No single book has shaped not just my understanding of modern history, but my own journey from adolescent leftist to conservative more than Modern Times, Paul Johnson’s epic history of the world from 1918 to about 1980 (and, in a revised edition, through the 1990s.

It wouldn’t be a great exaggeration to say that Johnson was the most important modern historian, thinker and writer in my life – not least because he, in starting out on the left before seeing the light and becoming a libertarian-conservative, more or less as I was doing at the time. He went from being an editor at the New Statesman to an adviser to Margaret Thatcher and leading public intellectual of the right, bringing his intellectual and historical gravitas with him.

And few books explain the debt modern society pays to a brief period in history, from 1815 to the mid-1840s, when self-educated men laid the groundwork for most of what makes modern society modern (from the steam engine and electric communication to the popular vote and pants) than Johnson’s Birth of the Modern .

And on, and on. through dozens of books. I still have 40 to go.

Johnson passed away last week at 94.

Modern Times shaped a generation and more of people who had studied history as interpreted by the Left. His explanation of the Great Depression drew greatly on the works of libertarian economists and provided a strong antidote to the conventional wisdom that FDR has saved capitalism from itself…A culture that produced Paul Johnson and others like him explains why British literary writing and journalism, on the whole, is so much better than most of what is produced in America. As Stephen Glover of Britain’s Daily Mail explains: “Even readers who thought they might disagree with him looked forward to his next offering. He never penned a dull sentence or had a dull thought.”

This blog, in its own way, started out as my little way of trying to repay my debt to Johnson .

He’d certainly be canceled with extreme prejudice, were he in his prime today.

5 thoughts on “RIP Paul Johnson

  1. I particularly enjoyed:
    Intellectuals: From Marx and Tolstoy to Sartre and Chomsky
    and
    A History of Christianity

  2. RIP, the greatest modern historian whose books read more like a story than a scholarly citation of dates and events. But geez, folks, he does not hold a candle to Zinn! Ok, ok, I jest, I just had to pull your lariat. As for cancellation – Johnson book burning in three.. two… one… as libturds continue to rewrite history.

  3. Agree with all of the above. Mega-dittos.

    My one complaint is that his writing is so dense, as in information packed, that it takes some work to really appreciate and understand the entirety of whatever is being stated. And that means I get sleepy and take a nap. You don’t skim through a Johnson book, not even Intellectuals which was intended to be “light reading”.

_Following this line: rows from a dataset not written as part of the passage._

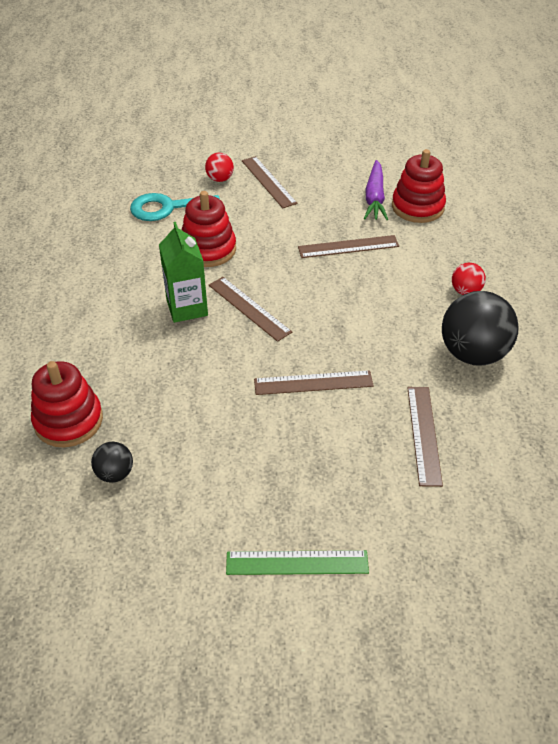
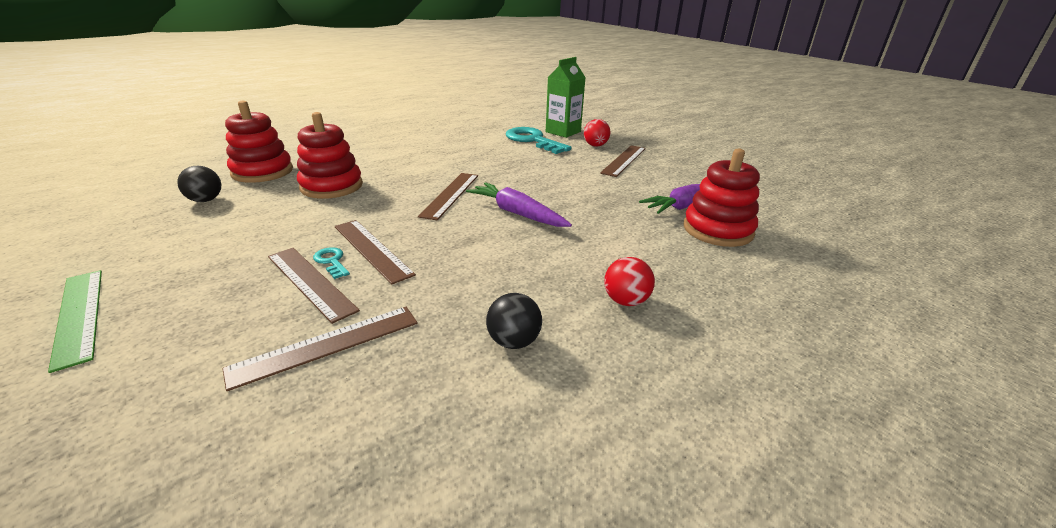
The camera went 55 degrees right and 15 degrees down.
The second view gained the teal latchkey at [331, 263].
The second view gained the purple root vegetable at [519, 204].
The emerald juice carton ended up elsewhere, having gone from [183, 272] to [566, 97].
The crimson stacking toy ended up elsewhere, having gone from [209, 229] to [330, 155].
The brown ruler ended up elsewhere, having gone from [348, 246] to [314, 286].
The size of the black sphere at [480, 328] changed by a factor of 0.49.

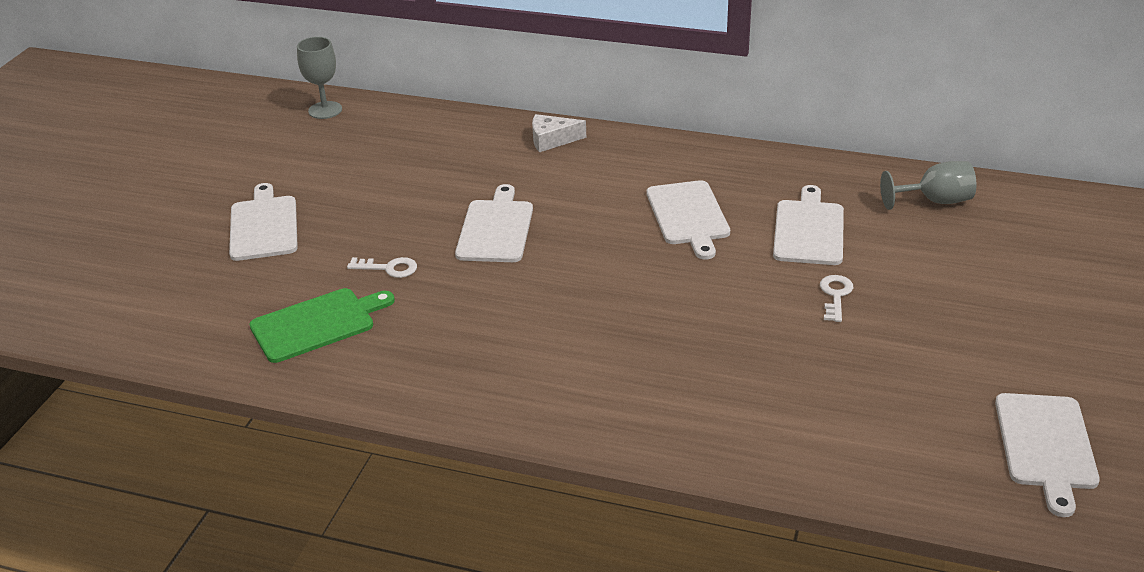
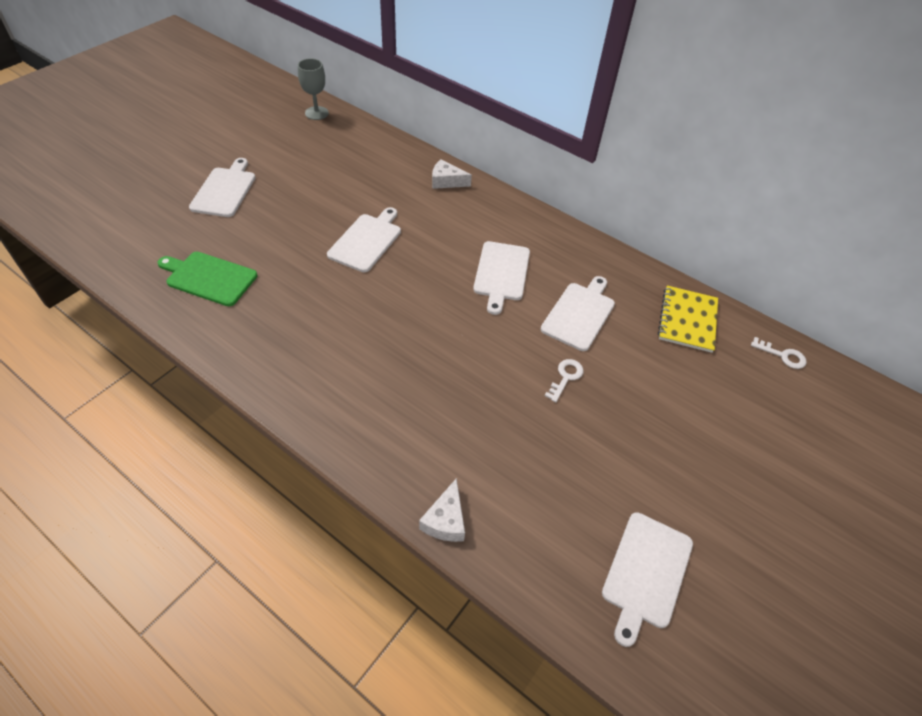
The camera went 15 degrees right and 15 degrees up.
The second view gained the snow-white piece of cheese at [442, 510].
The snow-white latchkey ended up elsewhere, having gone from [382, 267] to [778, 353].
Where the ash-grey goblet stood at [928, 185], the bright yellow exercise book came to stand at [688, 319].
The emerald bread board at [322, 325] ended up facing another way, 150 degrees counterclockwise from before.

    The read-aloud versions of Johnson’s books (audio books) are a great way to pass time on a long trip.

  4. The best part of Modern Times was, for me, reading a history of the 20th Century that was not told from an American perspective, real or adopted. Johnson believed that nationalism was an error, that it would lead to eternal conflict, and that modern civilization was best organized around the idea of empire. Johnson also didn’t like the US very much. He thought that we were doing the “empire” thing wrong.